** Data excerpts follows **

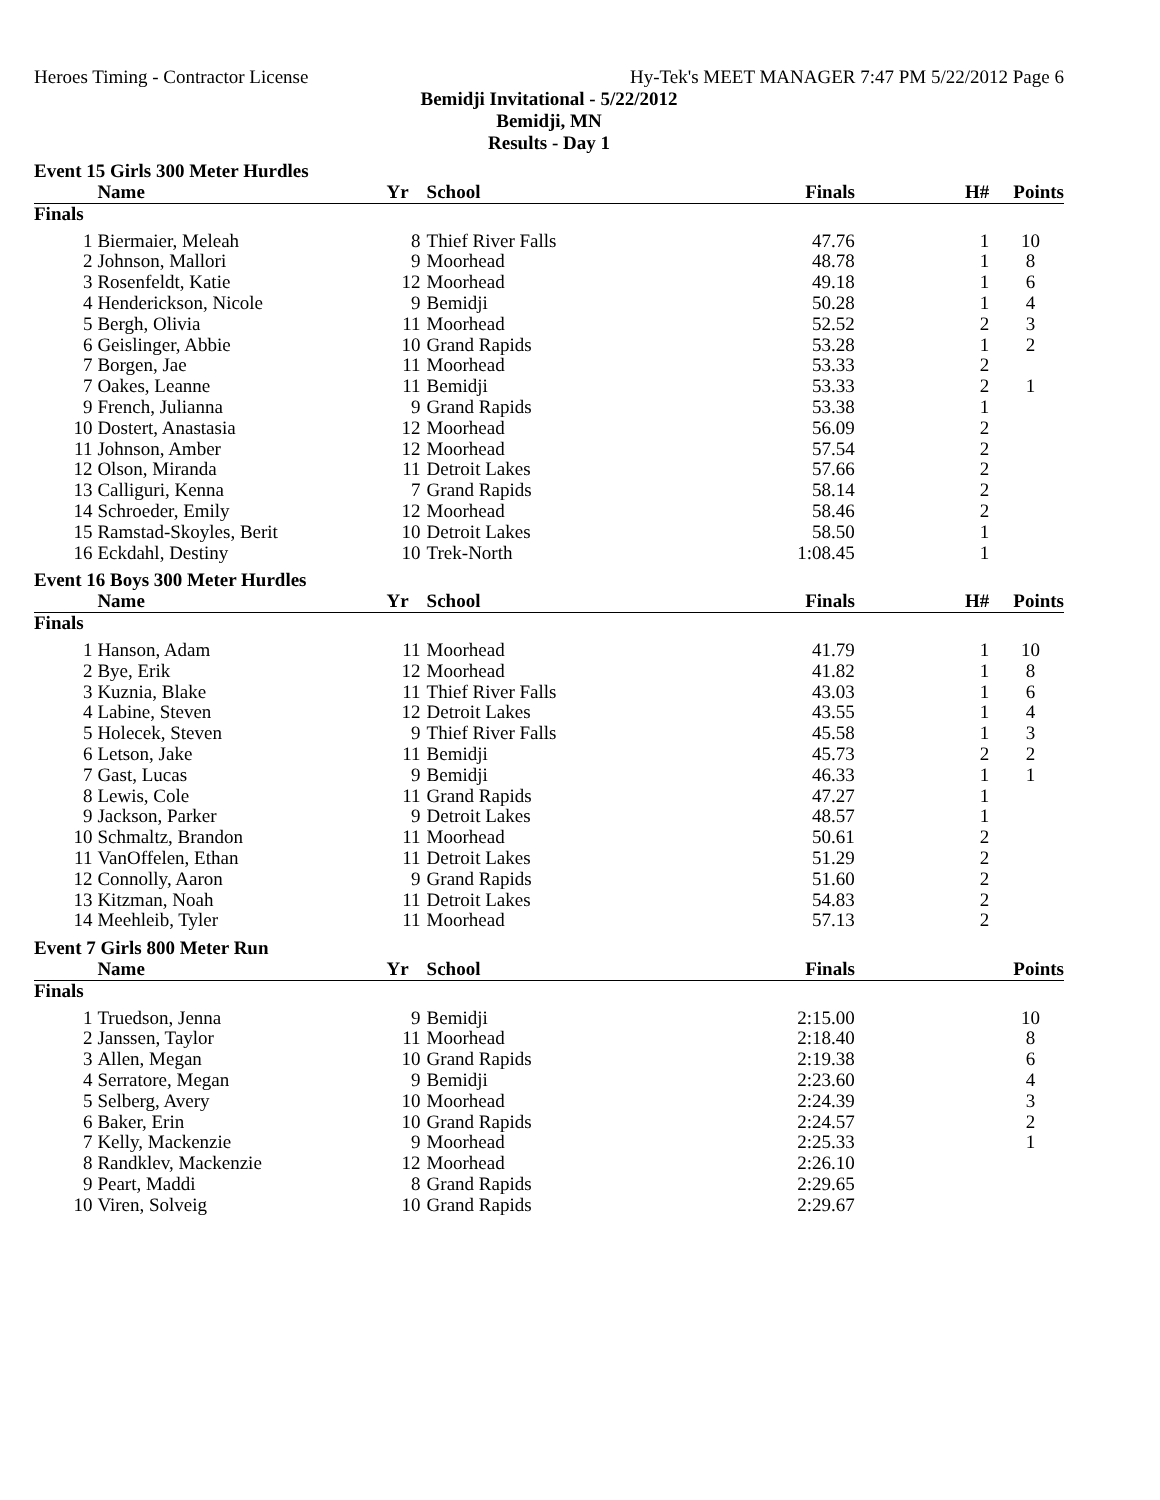Heroes Timing - Contractor License Hy-Tek's MEET MANAGER 7:47 PM 5/22/2012 Page 6
Bemidji Invitational - 5/22/2012
Bemidji, MN
Results - Day 1
Event 15 Girls 300 Meter Hurdles
| | Name | Yr | School | Finals | H# | Points |
| --- | --- | --- | --- | --- | --- | --- |
| Finals | | | | | | |
| 1 | Biermaier, Meleah | 8 | Thief River Falls | 47.76 | 1 | 10 |
| 2 | Johnson, Mallori | 9 | Moorhead | 48.78 | 1 | 8 |
| 3 | Rosenfeldt, Katie | 12 | Moorhead | 49.18 | 1 | 6 |
| 4 | Henderickson, Nicole | 9 | Bemidji | 50.28 | 1 | 4 |
| 5 | Bergh, Olivia | 11 | Moorhead | 52.52 | 2 | 3 |
| 6 | Geislinger, Abbie | 10 | Grand Rapids | 53.28 | 1 | 2 |
| 7 | Borgen, Jae | 11 | Moorhead | 53.33 | 2 | |
| 7 | Oakes, Leanne | 11 | Bemidji | 53.33 | 2 | 1 |
| 9 | French, Julianna | 9 | Grand Rapids | 53.38 | 1 | |
| 10 | Dostert, Anastasia | 12 | Moorhead | 56.09 | 2 | |
| 11 | Johnson, Amber | 12 | Moorhead | 57.54 | 2 | |
| 12 | Olson, Miranda | 11 | Detroit Lakes | 57.66 | 2 | |
| 13 | Calliguri, Kenna | 7 | Grand Rapids | 58.14 | 2 | |
| 14 | Schroeder, Emily | 12 | Moorhead | 58.46 | 2 | |
| 15 | Ramstad-Skoyles, Berit | 10 | Detroit Lakes | 58.50 | 1 | |
| 16 | Eckdahl, Destiny | 10 | Trek-North | 1:08.45 | 1 | |
Event 16 Boys 300 Meter Hurdles
| | Name | Yr | School | Finals | H# | Points |
| --- | --- | --- | --- | --- | --- | --- |
| Finals | | | | | | |
| 1 | Hanson, Adam | 11 | Moorhead | 41.79 | 1 | 10 |
| 2 | Bye, Erik | 12 | Moorhead | 41.82 | 1 | 8 |
| 3 | Kuznia, Blake | 11 | Thief River Falls | 43.03 | 1 | 6 |
| 4 | Labine, Steven | 12 | Detroit Lakes | 43.55 | 1 | 4 |
| 5 | Holecek, Steven | 9 | Thief River Falls | 45.58 | 1 | 3 |
| 6 | Letson, Jake | 11 | Bemidji | 45.73 | 2 | 2 |
| 7 | Gast, Lucas | 9 | Bemidji | 46.33 | 1 | 1 |
| 8 | Lewis, Cole | 11 | Grand Rapids | 47.27 | 1 | |
| 9 | Jackson, Parker | 9 | Detroit Lakes | 48.57 | 1 | |
| 10 | Schmaltz, Brandon | 11 | Moorhead | 50.61 | 2 | |
| 11 | VanOffelen, Ethan | 11 | Detroit Lakes | 51.29 | 2 | |
| 12 | Connolly, Aaron | 9 | Grand Rapids | 51.60 | 2 | |
| 13 | Kitzman, Noah | 11 | Detroit Lakes | 54.83 | 2 | |
| 14 | Meehleib, Tyler | 11 | Moorhead | 57.13 | 2 | |
Event 7 Girls 800 Meter Run
| | Name | Yr | School | Finals | | Points |
| --- | --- | --- | --- | --- | --- | --- |
| Finals | | | | | | |
| 1 | Truedson, Jenna | 9 | Bemidji | 2:15.00 | | 10 |
| 2 | Janssen, Taylor | 11 | Moorhead | 2:18.40 | | 8 |
| 3 | Allen, Megan | 10 | Grand Rapids | 2:19.38 | | 6 |
| 4 | Serratore, Megan | 9 | Bemidji | 2:23.60 | | 4 |
| 5 | Selberg, Avery | 10 | Moorhead | 2:24.39 | | 3 |
| 6 | Baker, Erin | 10 | Grand Rapids | 2:24.57 | | 2 |
| 7 | Kelly, Mackenzie | 9 | Moorhead | 2:25.33 | | 1 |
| 8 | Randklev, Mackenzie | 12 | Moorhead | 2:26.10 | | |
| 9 | Peart, Maddi | 8 | Grand Rapids | 2:29.65 | | |
| 10 | Viren, Solveig | 10 | Grand Rapids | 2:29.67 | | |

** End of Data excerpts **

■ Task goal
Reproduce the full material exactly, excluding the pictures.

■ Written reply
Heroes Timing - Contractor License Hy-Tek's MEET MANAGER 7:47 PM 5/22/2012 Page 6
Bemidji Invitational - 5/22/2012
Bemidji, MN
Results - Day 1
Event 15 Girls 300 Meter Hurdles
| | Name | Yr | School | Finals | H# | Points |
| --- | --- | --- | --- | --- | --- | --- |
| Finals | | | | | | |
| 1 | Biermaier, Meleah | 8 | Thief River Falls | 47.76 | 1 | 10 |
| 2 | Johnson, Mallori | 9 | Moorhead | 48.78 | 1 | 8 |
| 3 | Rosenfeldt, Katie | 12 | Moorhead | 49.18 | 1 | 6 |
| 4 | Henderickson, Nicole | 9 | Bemidji | 50.28 | 1 | 4 |
| 5 | Bergh, Olivia | 11 | Moorhead | 52.52 | 2 | 3 |
| 6 | Geislinger, Abbie | 10 | Grand Rapids | 53.28 | 1 | 2 |
| 7 | Borgen, Jae | 11 | Moorhead | 53.33 | 2 | |
| 7 | Oakes, Leanne | 11 | Bemidji | 53.33 | 2 | 1 |
| 9 | French, Julianna | 9 | Grand Rapids | 53.38 | 1 | |
| 10 | Dostert, Anastasia | 12 | Moorhead | 56.09 | 2 | |
| 11 | Johnson, Amber | 12 | Moorhead | 57.54 | 2 | |
| 12 | Olson, Miranda | 11 | Detroit Lakes | 57.66 | 2 | |
| 13 | Calliguri, Kenna | 7 | Grand Rapids | 58.14 | 2 | |
| 14 | Schroeder, Emily | 12 | Moorhead | 58.46 | 2 | |
| 15 | Ramstad-Skoyles, Berit | 10 | Detroit Lakes | 58.50 | 1 | |
| 16 | Eckdahl, Destiny | 10 | Trek-North | 1:08.45 | 1 | |
Event 16 Boys 300 Meter Hurdles
| | Name | Yr | School | Finals | H# | Points |
| --- | --- | --- | --- | --- | --- | --- |
| Finals | | | | | | |
| 1 | Hanson, Adam | 11 | Moorhead | 41.79 | 1 | 10 |
| 2 | Bye, Erik | 12 | Moorhead | 41.82 | 1 | 8 |
| 3 | Kuznia, Blake | 11 | Thief River Falls | 43.03 | 1 | 6 |
| 4 | Labine, Steven | 12 | Detroit Lakes | 43.55 | 1 | 4 |
| 5 | Holecek, Steven | 9 | Thief River Falls | 45.58 | 1 | 3 |
| 6 | Letson, Jake | 11 | Bemidji | 45.73 | 2 | 2 |
| 7 | Gast, Lucas | 9 | Bemidji | 46.33 | 1 | 1 |
| 8 | Lewis, Cole | 11 | Grand Rapids | 47.27 | 1 | |
| 9 | Jackson, Parker | 9 | Detroit Lakes | 48.57 | 1 | |
| 10 | Schmaltz, Brandon | 11 | Moorhead | 50.61 | 2 | |
| 11 | VanOffelen, Ethan | 11 | Detroit Lakes | 51.29 | 2 | |
| 12 | Connolly, Aaron | 9 | Grand Rapids | 51.60 | 2 | |
| 13 | Kitzman, Noah | 11 | Detroit Lakes | 54.83 | 2 | |
| 14 | Meehleib, Tyler | 11 | Moorhead | 57.13 | 2 | |
Event 7 Girls 800 Meter Run
| | Name | Yr | School | Finals | | Points |
| --- | --- | --- | --- | --- | --- | --- |
| Finals | | | | | | |
| 1 | Truedson, Jenna | 9 | Bemidji | 2:15.00 | | 10 |
| 2 | Janssen, Taylor | 11 | Moorhead | 2:18.40 | | 8 |
| 3 | Allen, Megan | 10 | Grand Rapids | 2:19.38 | | 6 |
| 4 | Serratore, Megan | 9 | Bemidji | 2:23.60 | | 4 |
| 5 | Selberg, Avery | 10 | Moorhead | 2:24.39 | | 3 |
| 6 | Baker, Erin | 10 | Grand Rapids | 2:24.57 | | 2 |
| 7 | Kelly, Mackenzie | 9 | Moorhead | 2:25.33 | | 1 |
| 8 | Randklev, Mackenzie | 12 | Moorhead | 2:26.10 | | |
| 9 | Peart, Maddi | 8 | Grand Rapids | 2:29.65 | | |
| 10 | Viren, Solveig | 10 | Grand Rapids | 2:29.67 | | |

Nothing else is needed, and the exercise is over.